Proxima Rising: New planet found near Proxima Centauri

Hm, the protagonists of my book “Proxima Rising” must have overlooked this: Around the star Proxima Centauri, which is closest to Earth, there are apparently even three planets orbiting. Already known were the planet Proxima b, about the size of Earth, on which Marchenko, Adam and Eve land in the novel, and which orbits its star once every eleven days in the habitable zone, as well as the planet candidate Proxima c, a mini-Neptune of seven times Earth’s mass, which is in a five-year orbit around the star.

Proxima d, the newly discovered planet using the European Southern Observatory’s (ESO) Very Large Telescope (VLT) in Chile, orbits Proxima Centauri at a distance of about four million kilometers, less than one-tenth the distance of Mercury from the Sun. Its orbit is thus between the star and the habitable zone. This should make the planet too hot for possible life. Proxima d takes only five days to orbit the star.

With only a quarter of the mass of Earth, Proxima d is the lightest exoplanet ever found by the radial velocity method. It thus undercuts a planet recently discovered in the L 98-59 planetary system. The technique registers tiny variations in a star’s motion caused by the gravitational pull of a planet orbiting it. The effect of Proxima d’s gravity is so small that it moves the star Proxima Centauri back and forth at only about 40 centimeters per second (1.44 kilometers per hour).

“This success is extremely significant,” said Pedro Figueira, a scientist at the ESPRESSO instrument (“Echelle SPectrograph for Rocky Exoplanets and Stable Spectroscopic Observations”) at ESO in Chile, which made the discovery possible. “It shows that the radial velocity technique has the potential to discover light planets like our own, which are probably the most abundant in our galaxy and may harbor life as we know it.”

Close-up of Proxima d (artist’s rendering). Two other known planets orbiting Proxima Centauri are also shown in the image: Proxima b, a planet with about the same mass as Earth that orbits the star every 11 days and is in the habitable zone, and candidate Proxima c, which is in a longer five-year orbit around the star.(Image: ESO/L. Calçada).

(Entries from a collection)
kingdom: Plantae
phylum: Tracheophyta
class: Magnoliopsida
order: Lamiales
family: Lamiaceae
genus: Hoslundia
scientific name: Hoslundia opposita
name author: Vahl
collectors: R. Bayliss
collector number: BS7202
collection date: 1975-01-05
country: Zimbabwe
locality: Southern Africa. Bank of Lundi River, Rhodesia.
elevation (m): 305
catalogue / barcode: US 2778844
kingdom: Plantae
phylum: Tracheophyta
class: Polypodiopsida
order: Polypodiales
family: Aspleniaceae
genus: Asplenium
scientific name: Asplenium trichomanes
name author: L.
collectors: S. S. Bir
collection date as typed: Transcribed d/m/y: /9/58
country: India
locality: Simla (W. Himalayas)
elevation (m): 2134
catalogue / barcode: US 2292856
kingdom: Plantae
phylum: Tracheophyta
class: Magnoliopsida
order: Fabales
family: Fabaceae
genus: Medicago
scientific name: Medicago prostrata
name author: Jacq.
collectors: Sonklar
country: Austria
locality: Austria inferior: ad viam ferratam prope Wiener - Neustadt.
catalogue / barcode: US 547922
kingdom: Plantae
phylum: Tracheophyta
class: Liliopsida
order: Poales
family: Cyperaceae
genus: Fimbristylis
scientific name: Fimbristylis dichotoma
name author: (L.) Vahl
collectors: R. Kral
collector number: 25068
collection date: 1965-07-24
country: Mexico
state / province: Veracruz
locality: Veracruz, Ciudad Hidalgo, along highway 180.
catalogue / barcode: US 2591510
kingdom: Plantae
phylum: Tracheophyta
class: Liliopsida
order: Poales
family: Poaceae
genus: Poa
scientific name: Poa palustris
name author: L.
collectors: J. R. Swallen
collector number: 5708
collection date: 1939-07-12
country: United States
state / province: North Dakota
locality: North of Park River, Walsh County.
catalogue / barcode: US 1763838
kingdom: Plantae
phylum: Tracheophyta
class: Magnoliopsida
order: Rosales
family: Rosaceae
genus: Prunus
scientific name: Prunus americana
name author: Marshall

:: Objectives ::
1. Using the Proxima Centauri article above, decide whether each statement agrees with it: (a) Proxima d completes an orbit of its star in five days; (b) Proxima d orbits inside the habitable zone; (c) Proxima c has seven times the mass of Earth. For each, answer yes or no and quote the words that settle it.
2. Pick up the Proxima Centauri article above after its final sentence and write what comes next.

:: Response list ::
1.
(a) Yes: "Proxima d takes only five days to orbit the star."
(b) No: "Its orbit is thus between the star and the habitable zone."
(c) Yes: "a mini-Neptune of seven times Earth’s mass"

2.
2 Comments

  • I did read this elsewhere, and expect much more from the latest super telescope now residing at: As “NASA Administrator Bill Nelson said”:
    “Webb, welcome home! Congratulations to the team for all of their hard work ensuring Webb’s safe arrival at L2 today. We’re one step closer to uncovering the mysteries of the universe. And I can’t wait to see Webb’s first new views of the universe this summer!”
    The answer of course is that your ‘astronauts’ left Earth prior the appropriate technology being available, space is after all, HUGE.
    Your own ‘Hard-science fiction’ is my opinion, likely amongst the best I have read in a very long personal reading history, that encompasses, I believe, the very best, as: H. G. Wells, Sir Arthur C. Clarke, Isaac Asimov, Frank Herbert, and more recently with his Mars trilogy, Kim Stanley Robinson. There are many more, and Brian Aldiss-Helliconia trilogy is amongst those. You are in good company!

    May I please pose a question/s (2) to you? I was going to ask them of Professor Brian Cox, but now chancing my arm here.
    Quite likely these are stupid question/s to any real physicist, who may indeed notice, and be able to see that my questions, are badly thought out, and not really questions, because my fundamental reasoning is wrong??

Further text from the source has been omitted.